▶ **Records supplied**:
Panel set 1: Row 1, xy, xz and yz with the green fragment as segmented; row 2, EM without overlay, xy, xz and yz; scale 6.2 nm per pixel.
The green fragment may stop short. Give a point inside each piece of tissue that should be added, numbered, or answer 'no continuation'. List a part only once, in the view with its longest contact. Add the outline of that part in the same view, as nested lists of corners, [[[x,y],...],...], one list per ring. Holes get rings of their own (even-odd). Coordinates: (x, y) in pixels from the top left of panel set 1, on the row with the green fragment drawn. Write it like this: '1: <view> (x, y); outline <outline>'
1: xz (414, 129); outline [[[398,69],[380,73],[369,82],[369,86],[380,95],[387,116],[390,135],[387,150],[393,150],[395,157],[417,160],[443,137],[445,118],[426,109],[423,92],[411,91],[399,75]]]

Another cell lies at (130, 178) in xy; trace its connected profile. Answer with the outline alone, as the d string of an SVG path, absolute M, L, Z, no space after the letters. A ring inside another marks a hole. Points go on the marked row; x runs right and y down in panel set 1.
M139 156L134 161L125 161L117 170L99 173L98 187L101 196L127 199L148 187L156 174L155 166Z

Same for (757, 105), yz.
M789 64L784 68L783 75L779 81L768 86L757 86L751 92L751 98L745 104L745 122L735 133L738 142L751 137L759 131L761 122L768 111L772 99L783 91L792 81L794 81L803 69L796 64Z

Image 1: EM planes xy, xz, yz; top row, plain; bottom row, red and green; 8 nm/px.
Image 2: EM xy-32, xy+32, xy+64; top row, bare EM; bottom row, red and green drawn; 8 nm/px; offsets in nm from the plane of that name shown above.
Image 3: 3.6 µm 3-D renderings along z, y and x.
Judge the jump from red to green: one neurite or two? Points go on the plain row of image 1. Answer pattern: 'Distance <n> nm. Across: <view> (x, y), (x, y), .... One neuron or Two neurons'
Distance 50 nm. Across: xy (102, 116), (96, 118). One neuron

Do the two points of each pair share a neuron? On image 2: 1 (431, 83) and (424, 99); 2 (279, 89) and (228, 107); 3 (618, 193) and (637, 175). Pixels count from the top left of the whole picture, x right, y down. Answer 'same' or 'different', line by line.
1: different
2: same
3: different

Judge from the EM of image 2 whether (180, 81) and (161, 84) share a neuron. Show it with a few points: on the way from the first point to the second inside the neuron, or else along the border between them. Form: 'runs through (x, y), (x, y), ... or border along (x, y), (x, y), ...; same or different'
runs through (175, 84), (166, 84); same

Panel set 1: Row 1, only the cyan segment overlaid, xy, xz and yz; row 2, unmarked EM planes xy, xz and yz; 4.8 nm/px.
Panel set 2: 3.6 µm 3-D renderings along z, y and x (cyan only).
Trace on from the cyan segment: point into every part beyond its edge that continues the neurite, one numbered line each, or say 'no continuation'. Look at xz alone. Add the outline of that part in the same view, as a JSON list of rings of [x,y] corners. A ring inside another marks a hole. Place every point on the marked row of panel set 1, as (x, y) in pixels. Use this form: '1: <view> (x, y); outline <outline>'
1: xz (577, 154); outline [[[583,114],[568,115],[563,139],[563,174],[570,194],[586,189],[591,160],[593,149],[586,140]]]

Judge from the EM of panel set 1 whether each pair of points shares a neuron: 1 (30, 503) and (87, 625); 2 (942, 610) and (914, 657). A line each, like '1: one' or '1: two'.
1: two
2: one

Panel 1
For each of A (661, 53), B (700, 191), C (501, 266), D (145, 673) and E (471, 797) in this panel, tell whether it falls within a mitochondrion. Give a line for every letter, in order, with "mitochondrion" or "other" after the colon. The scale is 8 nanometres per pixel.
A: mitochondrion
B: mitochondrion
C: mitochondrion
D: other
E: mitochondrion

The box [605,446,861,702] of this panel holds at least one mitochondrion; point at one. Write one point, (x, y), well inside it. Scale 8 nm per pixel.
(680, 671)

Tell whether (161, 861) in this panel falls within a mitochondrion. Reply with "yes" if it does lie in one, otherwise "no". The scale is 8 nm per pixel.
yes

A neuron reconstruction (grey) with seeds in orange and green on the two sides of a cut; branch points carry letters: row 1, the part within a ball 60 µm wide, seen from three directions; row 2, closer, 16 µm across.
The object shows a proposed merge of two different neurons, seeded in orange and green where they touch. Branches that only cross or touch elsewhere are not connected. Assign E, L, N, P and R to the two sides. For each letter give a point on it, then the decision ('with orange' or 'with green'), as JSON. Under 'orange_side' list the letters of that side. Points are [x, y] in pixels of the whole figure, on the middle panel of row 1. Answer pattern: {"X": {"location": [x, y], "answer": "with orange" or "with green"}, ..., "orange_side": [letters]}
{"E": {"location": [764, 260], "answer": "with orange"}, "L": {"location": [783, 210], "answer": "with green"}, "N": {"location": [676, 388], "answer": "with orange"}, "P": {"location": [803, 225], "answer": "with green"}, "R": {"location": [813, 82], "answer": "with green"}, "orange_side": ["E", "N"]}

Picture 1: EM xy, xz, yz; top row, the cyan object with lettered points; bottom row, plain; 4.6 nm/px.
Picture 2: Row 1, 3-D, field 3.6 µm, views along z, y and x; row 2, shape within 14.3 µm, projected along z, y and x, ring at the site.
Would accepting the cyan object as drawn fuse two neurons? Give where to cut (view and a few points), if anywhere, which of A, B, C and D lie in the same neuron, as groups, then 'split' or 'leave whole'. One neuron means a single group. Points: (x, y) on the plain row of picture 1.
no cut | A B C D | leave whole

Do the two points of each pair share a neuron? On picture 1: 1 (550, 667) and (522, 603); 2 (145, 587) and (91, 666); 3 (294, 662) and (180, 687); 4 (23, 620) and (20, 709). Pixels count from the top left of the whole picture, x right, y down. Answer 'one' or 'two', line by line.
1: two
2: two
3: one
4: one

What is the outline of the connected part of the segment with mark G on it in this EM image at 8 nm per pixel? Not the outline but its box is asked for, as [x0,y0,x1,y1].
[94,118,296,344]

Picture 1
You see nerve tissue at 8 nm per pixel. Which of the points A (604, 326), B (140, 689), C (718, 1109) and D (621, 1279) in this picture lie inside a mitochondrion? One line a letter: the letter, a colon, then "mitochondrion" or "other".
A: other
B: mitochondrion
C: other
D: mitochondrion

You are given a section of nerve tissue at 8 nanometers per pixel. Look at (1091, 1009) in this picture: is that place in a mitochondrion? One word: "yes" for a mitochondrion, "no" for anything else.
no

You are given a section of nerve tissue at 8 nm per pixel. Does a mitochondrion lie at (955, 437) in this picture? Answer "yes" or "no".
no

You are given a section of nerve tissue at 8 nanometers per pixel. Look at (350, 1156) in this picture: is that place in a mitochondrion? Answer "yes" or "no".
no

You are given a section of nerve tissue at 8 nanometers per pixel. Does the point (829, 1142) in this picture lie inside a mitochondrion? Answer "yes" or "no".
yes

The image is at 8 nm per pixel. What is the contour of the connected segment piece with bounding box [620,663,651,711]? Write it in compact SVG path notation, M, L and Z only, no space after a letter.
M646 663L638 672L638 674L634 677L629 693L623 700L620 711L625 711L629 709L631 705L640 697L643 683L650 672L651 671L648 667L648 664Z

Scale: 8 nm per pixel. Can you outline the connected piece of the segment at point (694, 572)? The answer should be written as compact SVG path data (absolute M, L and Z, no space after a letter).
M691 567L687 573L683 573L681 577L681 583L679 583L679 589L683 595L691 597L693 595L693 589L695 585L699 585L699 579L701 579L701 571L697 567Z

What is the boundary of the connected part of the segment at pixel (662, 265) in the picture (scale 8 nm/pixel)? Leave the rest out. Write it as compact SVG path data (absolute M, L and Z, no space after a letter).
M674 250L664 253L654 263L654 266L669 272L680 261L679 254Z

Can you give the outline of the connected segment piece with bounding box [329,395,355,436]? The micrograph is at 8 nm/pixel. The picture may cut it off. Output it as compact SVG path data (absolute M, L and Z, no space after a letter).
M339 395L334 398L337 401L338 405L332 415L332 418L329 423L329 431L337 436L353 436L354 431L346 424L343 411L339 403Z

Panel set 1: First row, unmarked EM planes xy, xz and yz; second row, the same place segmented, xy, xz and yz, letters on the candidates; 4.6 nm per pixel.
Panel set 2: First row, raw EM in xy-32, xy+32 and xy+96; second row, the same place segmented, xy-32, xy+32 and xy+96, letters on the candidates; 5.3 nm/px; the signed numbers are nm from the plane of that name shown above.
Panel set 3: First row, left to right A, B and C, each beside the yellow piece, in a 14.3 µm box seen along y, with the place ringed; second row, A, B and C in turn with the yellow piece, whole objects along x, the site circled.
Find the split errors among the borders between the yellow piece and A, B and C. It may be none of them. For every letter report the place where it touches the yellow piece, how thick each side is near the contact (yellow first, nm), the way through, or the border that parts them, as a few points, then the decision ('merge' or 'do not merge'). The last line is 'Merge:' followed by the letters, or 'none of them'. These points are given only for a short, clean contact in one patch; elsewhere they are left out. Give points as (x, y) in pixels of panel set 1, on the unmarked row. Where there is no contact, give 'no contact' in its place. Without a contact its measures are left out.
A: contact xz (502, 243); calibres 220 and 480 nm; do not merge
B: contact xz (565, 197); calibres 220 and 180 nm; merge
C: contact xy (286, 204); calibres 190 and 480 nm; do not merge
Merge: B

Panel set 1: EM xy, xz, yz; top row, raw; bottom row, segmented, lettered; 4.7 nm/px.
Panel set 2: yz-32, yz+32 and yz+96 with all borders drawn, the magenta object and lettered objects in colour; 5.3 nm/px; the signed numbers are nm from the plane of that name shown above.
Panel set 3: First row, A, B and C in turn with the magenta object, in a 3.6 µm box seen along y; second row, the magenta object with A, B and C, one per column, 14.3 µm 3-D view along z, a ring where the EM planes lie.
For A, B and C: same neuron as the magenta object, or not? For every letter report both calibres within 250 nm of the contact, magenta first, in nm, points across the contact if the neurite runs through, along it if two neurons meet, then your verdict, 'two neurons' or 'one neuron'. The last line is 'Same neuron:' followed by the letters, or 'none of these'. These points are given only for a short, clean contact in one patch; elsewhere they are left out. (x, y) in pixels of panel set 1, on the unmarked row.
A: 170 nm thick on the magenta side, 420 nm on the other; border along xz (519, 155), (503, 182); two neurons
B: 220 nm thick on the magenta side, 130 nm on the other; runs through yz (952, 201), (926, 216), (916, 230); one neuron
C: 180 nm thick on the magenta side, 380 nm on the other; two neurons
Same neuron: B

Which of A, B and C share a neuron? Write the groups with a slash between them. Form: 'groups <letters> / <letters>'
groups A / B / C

▶ **Problem**: Output the material above exactly, but only from the line that carries "The image is" through the line that carries "Panel set 2: First".

▶ **Result of the task**:
The image is at 8 nm per pixel. What is the contour of the connected segment piece with bounding box [620,663,651,711]? Write it in compact SVG path notation, M, L and Z only, no space after a letter.
M646 663L638 672L638 674L634 677L629 693L623 700L620 711L625 711L629 709L631 705L640 697L643 683L650 672L651 671L648 667L648 664Z

Scale: 8 nm per pixel. Can you outline the connected piece of the segment at point (694, 572)? The answer should be written as compact SVG path data (absolute M, L and Z, no space after a letter).
M691 567L687 573L683 573L681 577L681 583L679 583L679 589L683 595L691 597L693 595L693 589L695 585L699 585L699 579L701 579L701 571L697 567Z

What is the boundary of the connected part of the segment at pixel (662, 265) in the picture (scale 8 nm/pixel)? Leave the rest out. Write it as compact SVG path data (absolute M, L and Z, no space after a letter).
M674 250L664 253L654 263L654 266L669 272L680 261L679 254Z

Can you give the outline of the connected segment piece with bounding box [329,395,355,436]? The micrograph is at 8 nm/pixel. The picture may cut it off. Output it as compact SVG path data (absolute M, L and Z, no space after a letter).
M339 395L334 398L337 401L338 405L332 415L332 418L329 423L329 431L337 436L353 436L354 431L346 424L343 411L339 403Z

Panel set 1: First row, unmarked EM planes xy, xz and yz; second row, the same place segmented, xy, xz and yz, letters on the candidates; 4.6 nm per pixel.
Panel set 2: First row, raw EM in xy-32, xy+32 and xy+96; second row, the same place segmented, xy-32, xy+32 and xy+96, letters on the candidates; 5.3 nm/px; the signed numbers are nm from the plane of that name shown above.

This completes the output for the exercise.